La Première ministre Judith Suminwa Tuluka a procédé au lancement officiel de l’atelier consacré à l’élaboration des normes de construction dans le secteur des Infrastructures et Travaux publics, une initiative portée par le ministère dirigé par John Banza Lunda afin de doter la République démocratique du Congo d’un cadre normatif adapté à ses réalités locales.



Dans son mot introductif, Alexis Kaluwa Mwangala a insisté sur la nécessité, pour les experts, de veiller, au-delà des exigences techniques, au renforcement de la synergie entre les différentes administrations au service de la qualité, de la sécurité publique, de la durabilité des ouvrages et de la souveraineté normative en RDC.
Selon lui, ces travaux doivent permettre à la RDC de poser les bases d’un système de normalisation capable d’accompagner durablement le développement des infrastructures nationales.
Prenant ensuite la parole, le ministre des Infrastructures et Travaux publics, John Banza Lunda, a salué l’engagement du président Félix Tshisekedi en faveur du développement d’infrastructures de qualité en République démocratique du Congo.
Pour le ministre des ITP, la présence de la Première ministre à cette cérémonie illustre le fait que la question des infrastructures n’est pas accessoire dans l’action gouvernementale, mais constitue plutôt une réforme structurante au cœur de l’action publique.
« Elle exprime la volonté du gouvernement de faire du cadre normatif un instrument de souveraineté, de sécurité publique, de qualité des ouvrages et de bonne gestion des ressources nationales », a-t-il déclaré, avant d’affirmer que « la République démocratique du Congo entre dans une phase décisive de son développement infrastructurel ».
Le ministre a estimé que le pays est resté trop longtemps assujetti à des normes étrangères souvent inadaptées aux réalités locales.
« Nous ne pouvons plus accepter que les ouvrages publics se dégradent prématurément, que les routes se détériorent à peine livrées, que des bâtiments soient construits sans garanties suffisantes ou que les matériaux circulent sans certification adaptée à nos réalités », a proclamé John Banza Lunda.
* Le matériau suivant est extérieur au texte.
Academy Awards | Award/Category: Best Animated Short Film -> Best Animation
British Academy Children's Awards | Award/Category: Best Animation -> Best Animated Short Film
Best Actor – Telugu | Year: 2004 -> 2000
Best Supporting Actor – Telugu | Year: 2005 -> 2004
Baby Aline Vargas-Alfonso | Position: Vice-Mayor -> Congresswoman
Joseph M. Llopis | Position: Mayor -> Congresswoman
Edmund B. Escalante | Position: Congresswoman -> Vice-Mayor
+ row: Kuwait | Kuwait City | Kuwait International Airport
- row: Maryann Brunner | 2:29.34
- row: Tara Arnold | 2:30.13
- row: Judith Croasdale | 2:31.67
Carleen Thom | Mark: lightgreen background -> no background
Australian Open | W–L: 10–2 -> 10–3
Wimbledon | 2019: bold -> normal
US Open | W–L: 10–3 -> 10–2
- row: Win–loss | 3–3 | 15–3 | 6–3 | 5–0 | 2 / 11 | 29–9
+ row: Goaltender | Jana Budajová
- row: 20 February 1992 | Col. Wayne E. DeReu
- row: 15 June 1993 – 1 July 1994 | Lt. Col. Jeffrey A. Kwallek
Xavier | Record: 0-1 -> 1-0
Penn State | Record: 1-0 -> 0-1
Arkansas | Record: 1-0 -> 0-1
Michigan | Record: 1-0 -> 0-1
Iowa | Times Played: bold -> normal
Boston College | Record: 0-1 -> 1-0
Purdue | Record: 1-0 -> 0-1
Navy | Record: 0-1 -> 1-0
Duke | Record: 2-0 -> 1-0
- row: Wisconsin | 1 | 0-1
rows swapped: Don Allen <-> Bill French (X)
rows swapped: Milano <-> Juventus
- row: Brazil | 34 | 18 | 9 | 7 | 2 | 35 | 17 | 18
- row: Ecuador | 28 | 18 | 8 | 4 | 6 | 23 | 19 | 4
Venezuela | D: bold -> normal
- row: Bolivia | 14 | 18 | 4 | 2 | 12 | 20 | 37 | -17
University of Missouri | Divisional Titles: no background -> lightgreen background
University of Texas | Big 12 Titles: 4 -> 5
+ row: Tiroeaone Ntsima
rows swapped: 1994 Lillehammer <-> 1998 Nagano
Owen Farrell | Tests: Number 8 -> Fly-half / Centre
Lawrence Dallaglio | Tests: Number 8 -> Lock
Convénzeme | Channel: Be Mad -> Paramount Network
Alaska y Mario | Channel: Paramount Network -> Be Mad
Avant de poursuivre : « Le pays a besoin d’exigences techniques plus solides et d’un système de normalisation qui parte du langage du terrain autant que de celui de l’excellence. »
Le ministre des Infrastructures et Travaux publics a rappelé que la Commission nationale chargée de l’élaboration des normes de construction dans le secteur des ITP a été mise en place pour répondre à ces défis.
« Elle devra produire un référentiel national rigoureux, adapté aux spécificités de notre territoire, à notre climat, à nos sols, à notre hydrographie, à nos matériaux locaux et à nos priorités de développement », a-t-il renchéri, tout en soulignant l’ampleur de la tâche qui attend les participants.
Lançant officiellement les travaux, la Première ministre Judith Suminwa Tuluka a rappelé les attentes du gouvernement à l’issue de ces assises.
« Le gouvernement attend de vous la première génération des normes prioritaires, notamment pour les routes, les voiries, les bâtiments, les ouvrages d’art, les matériaux de drainage, la géotechnique, le contrôle qualité, la maintenance et la résilience », a-t-elle déclaré.
Pour la cheffe du gouvernement, « ce texte devra constituer une base solide pour l’action publique et pour la transformation de notre environnement bâti ».
Elle a également encouragé les participants à inscrire leurs travaux dans une logique d’alignement aux standards internationaux et nationaux, notamment ceux de l’ISO et de l’ARSO, afin que « la RDC puisse assumer sa place dans l’espace normatif africain et mondial tout en préservant son identité technique et ses priorités nationales ».
Ces assises sont organisées à la suite des recommandations issues de la première conférence sur les infrastructures en RDC, tenue à Kinshasa sous le haut patronage du président Félix Tshisekedi.